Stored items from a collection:
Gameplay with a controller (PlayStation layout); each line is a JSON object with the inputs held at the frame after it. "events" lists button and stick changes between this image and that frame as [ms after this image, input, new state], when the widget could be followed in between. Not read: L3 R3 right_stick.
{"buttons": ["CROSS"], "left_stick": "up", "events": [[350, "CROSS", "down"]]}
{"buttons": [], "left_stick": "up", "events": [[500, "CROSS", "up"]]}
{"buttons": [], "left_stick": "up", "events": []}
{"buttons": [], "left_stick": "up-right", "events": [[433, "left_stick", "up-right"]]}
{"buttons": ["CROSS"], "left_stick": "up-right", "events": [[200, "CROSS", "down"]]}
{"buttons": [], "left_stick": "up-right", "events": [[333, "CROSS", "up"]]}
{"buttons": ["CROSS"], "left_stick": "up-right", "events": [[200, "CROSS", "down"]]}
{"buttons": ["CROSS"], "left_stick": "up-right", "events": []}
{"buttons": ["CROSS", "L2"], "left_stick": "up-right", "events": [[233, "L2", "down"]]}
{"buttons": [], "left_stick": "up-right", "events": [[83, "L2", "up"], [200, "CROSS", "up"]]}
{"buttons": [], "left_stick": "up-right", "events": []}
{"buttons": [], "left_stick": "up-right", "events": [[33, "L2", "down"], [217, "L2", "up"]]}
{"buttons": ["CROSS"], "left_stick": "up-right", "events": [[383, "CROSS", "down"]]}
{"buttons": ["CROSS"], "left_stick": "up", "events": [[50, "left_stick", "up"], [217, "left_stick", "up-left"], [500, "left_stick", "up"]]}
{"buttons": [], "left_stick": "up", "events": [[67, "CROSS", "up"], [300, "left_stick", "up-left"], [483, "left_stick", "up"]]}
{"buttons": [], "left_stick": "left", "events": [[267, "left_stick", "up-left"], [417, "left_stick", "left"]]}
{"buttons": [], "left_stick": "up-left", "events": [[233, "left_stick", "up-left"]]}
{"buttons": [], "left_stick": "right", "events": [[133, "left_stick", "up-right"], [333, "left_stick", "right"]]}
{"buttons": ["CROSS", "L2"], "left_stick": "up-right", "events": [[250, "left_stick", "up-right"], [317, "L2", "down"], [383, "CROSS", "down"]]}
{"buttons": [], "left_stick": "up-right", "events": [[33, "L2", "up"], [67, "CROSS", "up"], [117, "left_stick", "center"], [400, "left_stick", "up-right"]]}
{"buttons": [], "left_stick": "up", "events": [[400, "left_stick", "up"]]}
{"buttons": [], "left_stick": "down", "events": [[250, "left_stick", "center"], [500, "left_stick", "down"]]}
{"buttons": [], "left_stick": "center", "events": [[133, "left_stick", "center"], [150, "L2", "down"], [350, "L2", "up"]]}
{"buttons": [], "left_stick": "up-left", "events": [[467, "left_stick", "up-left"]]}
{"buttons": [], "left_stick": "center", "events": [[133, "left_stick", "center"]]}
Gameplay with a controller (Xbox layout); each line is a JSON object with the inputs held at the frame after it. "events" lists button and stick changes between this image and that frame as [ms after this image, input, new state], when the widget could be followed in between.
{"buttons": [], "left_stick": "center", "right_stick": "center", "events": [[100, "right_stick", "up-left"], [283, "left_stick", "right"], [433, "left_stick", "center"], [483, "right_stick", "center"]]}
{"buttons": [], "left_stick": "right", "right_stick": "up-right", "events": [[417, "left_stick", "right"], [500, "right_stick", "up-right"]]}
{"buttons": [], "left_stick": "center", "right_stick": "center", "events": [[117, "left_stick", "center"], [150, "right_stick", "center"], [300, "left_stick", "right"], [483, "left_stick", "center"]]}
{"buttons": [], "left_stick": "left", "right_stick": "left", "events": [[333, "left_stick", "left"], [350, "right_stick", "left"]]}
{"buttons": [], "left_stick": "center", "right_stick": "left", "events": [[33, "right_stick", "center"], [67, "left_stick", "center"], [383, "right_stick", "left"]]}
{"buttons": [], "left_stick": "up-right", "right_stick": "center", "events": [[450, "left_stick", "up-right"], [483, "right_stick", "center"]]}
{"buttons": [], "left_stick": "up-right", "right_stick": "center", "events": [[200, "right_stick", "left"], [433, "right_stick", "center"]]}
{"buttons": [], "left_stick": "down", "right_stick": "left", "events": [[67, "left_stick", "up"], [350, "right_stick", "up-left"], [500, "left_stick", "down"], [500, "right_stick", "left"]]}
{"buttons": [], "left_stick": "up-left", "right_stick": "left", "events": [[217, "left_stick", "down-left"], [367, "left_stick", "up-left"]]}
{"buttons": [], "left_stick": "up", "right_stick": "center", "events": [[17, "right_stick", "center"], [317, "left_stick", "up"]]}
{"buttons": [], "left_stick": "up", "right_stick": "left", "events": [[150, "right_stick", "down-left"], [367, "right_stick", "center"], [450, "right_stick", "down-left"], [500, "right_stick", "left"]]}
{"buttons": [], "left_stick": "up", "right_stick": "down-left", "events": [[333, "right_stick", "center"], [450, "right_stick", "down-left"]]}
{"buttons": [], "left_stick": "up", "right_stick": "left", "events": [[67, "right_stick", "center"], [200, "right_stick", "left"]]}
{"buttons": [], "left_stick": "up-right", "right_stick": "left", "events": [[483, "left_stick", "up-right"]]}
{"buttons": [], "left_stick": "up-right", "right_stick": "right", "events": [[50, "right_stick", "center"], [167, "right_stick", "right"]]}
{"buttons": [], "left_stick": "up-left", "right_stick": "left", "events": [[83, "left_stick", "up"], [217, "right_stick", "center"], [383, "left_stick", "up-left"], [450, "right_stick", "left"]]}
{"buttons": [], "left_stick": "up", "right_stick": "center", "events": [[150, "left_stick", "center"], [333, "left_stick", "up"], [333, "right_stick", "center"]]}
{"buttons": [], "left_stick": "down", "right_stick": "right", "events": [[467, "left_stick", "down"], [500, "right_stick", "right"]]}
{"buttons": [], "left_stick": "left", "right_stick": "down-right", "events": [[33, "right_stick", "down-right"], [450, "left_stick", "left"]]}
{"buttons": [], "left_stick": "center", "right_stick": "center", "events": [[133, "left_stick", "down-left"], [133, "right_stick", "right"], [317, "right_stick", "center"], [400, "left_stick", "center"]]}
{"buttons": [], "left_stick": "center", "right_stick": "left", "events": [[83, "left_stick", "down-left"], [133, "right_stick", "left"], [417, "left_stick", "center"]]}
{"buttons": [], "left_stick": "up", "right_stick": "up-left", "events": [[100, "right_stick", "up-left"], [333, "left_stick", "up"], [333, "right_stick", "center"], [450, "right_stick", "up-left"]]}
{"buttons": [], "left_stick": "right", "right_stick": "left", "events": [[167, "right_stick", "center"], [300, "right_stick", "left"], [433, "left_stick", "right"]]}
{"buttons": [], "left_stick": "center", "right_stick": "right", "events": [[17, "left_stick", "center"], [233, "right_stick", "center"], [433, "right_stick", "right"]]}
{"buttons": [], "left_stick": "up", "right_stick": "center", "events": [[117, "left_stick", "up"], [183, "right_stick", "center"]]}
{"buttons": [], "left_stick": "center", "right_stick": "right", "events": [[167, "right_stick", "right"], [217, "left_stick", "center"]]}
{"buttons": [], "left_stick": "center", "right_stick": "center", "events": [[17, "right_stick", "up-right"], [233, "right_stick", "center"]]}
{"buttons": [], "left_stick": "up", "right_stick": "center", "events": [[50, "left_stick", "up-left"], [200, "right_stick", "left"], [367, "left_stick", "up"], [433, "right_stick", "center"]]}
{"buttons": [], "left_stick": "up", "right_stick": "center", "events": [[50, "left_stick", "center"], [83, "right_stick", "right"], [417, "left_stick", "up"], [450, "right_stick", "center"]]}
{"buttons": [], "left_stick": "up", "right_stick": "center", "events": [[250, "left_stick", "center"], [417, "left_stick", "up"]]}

◆ Exercise requirements:
Report each line of the entries where the word "object" occurs.

◆ Answer box:
Gameplay with a controller (PlayStation layout); each line is a JSON object with the inputs held at the frame after it. "events" lists button and stick changes between this image and that frame as [ms after this image, input, new state], when the widget could be followed in between. Not read: L3 R3 right_stick.
Gameplay with a controller (Xbox layout); each line is a JSON object with the inputs held at the frame after it. "events" lists button and stick changes between this image and that frame as [ms after this image, input, new state], when the widget could be followed in between.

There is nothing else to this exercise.